The Coast Guard issued a letter asking the public to stop aiming at aircraft, and saying that they want to enforce South Carolina’s state law against lading aircraft. The letter is reprinted below (click the “Read More” link).

From WMBF News. This is part of continuing stories at LaserPointerSafety.com about ongoing problems at Myrtle Beach.

Text of letter released around July 31 2012 from Capt. Michael White, commander of Coast Guard Sector Charleston, and Cmdr. Gregory Fuller, commanding officer of Coast Guard Air Station Savannah.

The widespread use of green laser toys by party-goers along Myrtle Beach piers and beaches is disrupting Coast Guard rescue efforts and endangering helicopter crews. If the Coast Guard is going to continue rescue operations along Myrtle Beach shores, the reckless behavior of shining green lasers at our helicopters must stop.

Twice in the last two weeks, our Coast Guard helicopters were grounded in the middle of rescue missions when the flash of green lasers hit pilots searching for people in distress. The popular green laser toys, sold widely at beachfront shops, may seem fun or cool but create a serious hazard for our crews and force them to abandon their rescue missions.

When Coast Guard helicopters are airborne the crews are simultaneously flying the aircraft and visually searching out the windows. Once a laser hits an aircrew it can cause temporary blindness making it impossible to do both.

To ensure their safety, our aircrews affected by laser lights must land immediately and can only return to the mission after being cleared by a physician. Depending on the severity of the exposure they may be grounded, leaving a distressed or injured boater to wait for a rescue helicopter that is no longer coming to their aid.

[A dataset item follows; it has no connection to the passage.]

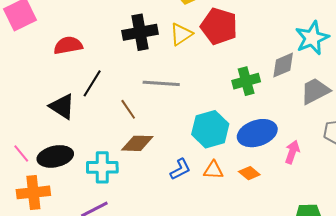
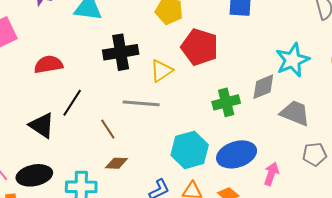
yellow triangle: (181, 34) -> (161, 71), moved
gray trapezoid: (315, 91) -> (295, 113), turned 48
brown diamond: (137, 143) -> (116, 163), size x0.7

After six such laser groundings over the last 18 months, not including the two most recent incidents, we can no longer passively absorb the risks. The possibility of not saving people in distress or losing a Coast Guard aircrew is now too great. So, we are aggressively pursuing landside enforcement action and risk management policies that would limit rescue efforts until the safety of our crews can be assured.

As of February 2012 people caught shining a laser light directly at or in the path of an aircraft face up to five years in prison and an $11,000 fine. Locally, Myrtle Beach prohibits the possession of laser pointers by minors.

Our rescue crews are devoted to saving people on the sea, often at great risk to themselves. But the reckless behavior with green lasers frequently occurring along Myrtle Beach compels us to act. We need community leaders, businessmen, law enforcement officers and parents to spread the word. Stop using green laser pointers improperly so we can focus on rescuing people who need our help. A party trick or prank could one day cost the lives of an aircrew or the mariner they seek to find and rescue.